# Prompt:
Please restate the following records word for word.

═════ Given records ═════

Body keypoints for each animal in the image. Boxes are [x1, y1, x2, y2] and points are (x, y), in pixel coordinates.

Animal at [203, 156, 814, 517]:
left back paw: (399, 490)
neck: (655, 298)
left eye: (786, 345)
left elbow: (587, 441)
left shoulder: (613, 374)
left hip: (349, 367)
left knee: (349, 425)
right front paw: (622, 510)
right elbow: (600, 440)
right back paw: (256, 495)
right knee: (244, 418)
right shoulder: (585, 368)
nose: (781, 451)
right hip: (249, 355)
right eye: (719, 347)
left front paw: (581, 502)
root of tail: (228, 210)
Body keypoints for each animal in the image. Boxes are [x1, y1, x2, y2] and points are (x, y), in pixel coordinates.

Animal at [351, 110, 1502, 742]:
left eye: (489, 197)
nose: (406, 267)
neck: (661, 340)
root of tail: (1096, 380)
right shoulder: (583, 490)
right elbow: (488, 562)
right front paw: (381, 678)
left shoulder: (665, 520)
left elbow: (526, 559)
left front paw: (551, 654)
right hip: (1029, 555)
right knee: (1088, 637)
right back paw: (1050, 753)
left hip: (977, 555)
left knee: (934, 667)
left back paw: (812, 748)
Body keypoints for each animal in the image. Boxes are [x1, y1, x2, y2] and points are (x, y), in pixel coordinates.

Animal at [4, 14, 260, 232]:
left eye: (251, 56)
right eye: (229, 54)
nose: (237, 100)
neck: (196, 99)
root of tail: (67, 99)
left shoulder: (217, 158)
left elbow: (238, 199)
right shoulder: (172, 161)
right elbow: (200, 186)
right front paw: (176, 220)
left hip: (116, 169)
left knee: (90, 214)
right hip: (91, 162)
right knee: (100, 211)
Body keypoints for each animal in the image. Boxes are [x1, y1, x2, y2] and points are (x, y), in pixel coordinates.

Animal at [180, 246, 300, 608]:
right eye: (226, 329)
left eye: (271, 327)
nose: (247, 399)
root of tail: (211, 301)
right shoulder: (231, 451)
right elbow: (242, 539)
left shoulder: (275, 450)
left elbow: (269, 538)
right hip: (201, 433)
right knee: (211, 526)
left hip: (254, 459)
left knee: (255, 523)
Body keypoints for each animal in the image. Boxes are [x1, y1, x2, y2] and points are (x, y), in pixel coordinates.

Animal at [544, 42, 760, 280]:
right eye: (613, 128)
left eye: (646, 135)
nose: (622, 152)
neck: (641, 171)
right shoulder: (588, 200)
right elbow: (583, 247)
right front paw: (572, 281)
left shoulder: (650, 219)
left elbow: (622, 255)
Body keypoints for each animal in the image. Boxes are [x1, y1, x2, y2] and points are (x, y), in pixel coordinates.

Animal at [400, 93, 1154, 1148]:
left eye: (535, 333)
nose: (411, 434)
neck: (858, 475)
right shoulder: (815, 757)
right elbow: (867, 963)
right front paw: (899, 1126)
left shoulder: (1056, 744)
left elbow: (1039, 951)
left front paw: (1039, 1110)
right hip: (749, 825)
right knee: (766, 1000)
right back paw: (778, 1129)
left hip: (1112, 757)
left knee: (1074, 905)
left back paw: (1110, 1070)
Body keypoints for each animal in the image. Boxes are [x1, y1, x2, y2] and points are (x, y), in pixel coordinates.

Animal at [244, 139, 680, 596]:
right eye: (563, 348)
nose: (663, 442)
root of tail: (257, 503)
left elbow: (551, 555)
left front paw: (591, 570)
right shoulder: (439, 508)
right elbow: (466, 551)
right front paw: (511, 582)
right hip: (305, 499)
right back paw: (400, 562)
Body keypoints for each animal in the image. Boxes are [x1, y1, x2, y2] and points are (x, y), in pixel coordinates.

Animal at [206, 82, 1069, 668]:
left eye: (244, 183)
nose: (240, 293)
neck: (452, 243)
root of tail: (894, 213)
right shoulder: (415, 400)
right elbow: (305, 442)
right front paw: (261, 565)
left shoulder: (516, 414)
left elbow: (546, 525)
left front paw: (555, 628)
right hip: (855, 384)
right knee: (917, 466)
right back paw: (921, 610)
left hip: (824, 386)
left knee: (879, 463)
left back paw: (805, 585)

═════

# Result:
Body keypoints for each animal in the image. Boxes are [x1, y1, x2, y2] and points are (x, y), in pixel coordinates.

Animal at [203, 156, 814, 517]:
left back paw: (399, 490)
neck: (655, 298)
left eye: (786, 345)
left elbow: (587, 441)
left shoulder: (613, 374)
left hip: (349, 367)
left knee: (349, 425)
right front paw: (622, 510)
right elbow: (600, 440)
right back paw: (256, 495)
right knee: (244, 418)
right shoulder: (585, 368)
nose: (781, 451)
right hip: (249, 355)
right eye: (719, 347)
left front paw: (581, 502)
root of tail: (228, 210)
Body keypoints for each animal in the image. Boxes are [x1, y1, x2, y2] and points are (x, y), in pixel coordinates.

Animal at [351, 110, 1502, 742]:
left eye: (489, 197)
nose: (406, 267)
neck: (661, 340)
root of tail: (1096, 380)
right shoulder: (583, 490)
right elbow: (488, 562)
right front paw: (381, 678)
left shoulder: (665, 520)
left elbow: (526, 559)
left front paw: (551, 654)
right hip: (1029, 555)
right knee: (1088, 637)
right back paw: (1050, 753)
left hip: (977, 555)
left knee: (934, 667)
left back paw: (812, 748)
Body keypoints for each animal in the image. Boxes are [x1, y1, x2, y2] and points are (x, y), in pixel coordinates.

Animal at [4, 14, 260, 232]:
left eye: (251, 56)
right eye: (229, 54)
nose: (237, 100)
neck: (196, 99)
root of tail: (67, 99)
left shoulder: (217, 158)
left elbow: (238, 199)
right shoulder: (172, 161)
right elbow: (200, 186)
right front paw: (176, 220)
left hip: (116, 169)
left knee: (90, 214)
right hip: (91, 162)
right knee: (100, 211)
Body keypoints for each animal in the image. Boxes are [x1, y1, x2, y2] and points are (x, y), in pixel coordinates.

Animal at [180, 246, 300, 608]:
right eye: (226, 329)
left eye: (271, 327)
nose: (247, 399)
root of tail: (211, 301)
right shoulder: (231, 451)
right elbow: (242, 539)
left shoulder: (275, 450)
left elbow: (269, 538)
right hip: (201, 433)
right knee: (211, 526)
left hip: (254, 459)
left knee: (255, 523)
Body keypoints for each animal in the image. Boxes are [x1, y1, x2, y2] and points are (x, y), in pixel coordinates.

Animal at [544, 42, 760, 280]:
right eye: (613, 128)
left eye: (646, 135)
nose: (622, 152)
neck: (641, 171)
right shoulder: (588, 200)
right elbow: (583, 247)
right front paw: (572, 281)
left shoulder: (650, 219)
left elbow: (622, 255)
Body keypoints for each animal in the image. Boxes are [x1, y1, x2, y2] and points are (x, y), in pixel coordinates.

Animal at [400, 93, 1154, 1148]:
left eye: (535, 333)
nose: (411, 434)
neck: (858, 475)
right shoulder: (815, 757)
right elbow: (867, 963)
right front paw: (899, 1126)
left shoulder: (1056, 744)
left elbow: (1039, 951)
left front paw: (1039, 1110)
right hip: (749, 825)
right knee: (766, 1000)
right back paw: (778, 1129)
left hip: (1112, 757)
left knee: (1074, 905)
left back paw: (1110, 1070)
Body keypoints for each animal in the image. Boxes are [x1, y1, x2, y2] and points are (x, y), in pixel coordinates.

Animal at [244, 139, 680, 596]:
right eye: (563, 348)
nose: (663, 442)
root of tail: (257, 503)
left elbow: (551, 555)
left front paw: (591, 570)
right shoulder: (439, 508)
right elbow: (466, 551)
right front paw: (511, 582)
right hip: (305, 499)
right back paw: (400, 562)
Body keypoints for each animal in the image. Boxes are [x1, y1, x2, y2] and points are (x, y), in pixel coordinates.

Animal at [206, 82, 1069, 668]:
left eye: (244, 183)
nose: (240, 293)
neck: (452, 243)
root of tail: (894, 213)
right shoulder: (415, 400)
right elbow: (305, 442)
right front paw: (261, 565)
left shoulder: (516, 414)
left elbow: (546, 525)
left front paw: (555, 628)
right hip: (855, 384)
right knee: (917, 466)
right back paw: (921, 610)
left hip: (824, 386)
left knee: (879, 463)
left back paw: (805, 585)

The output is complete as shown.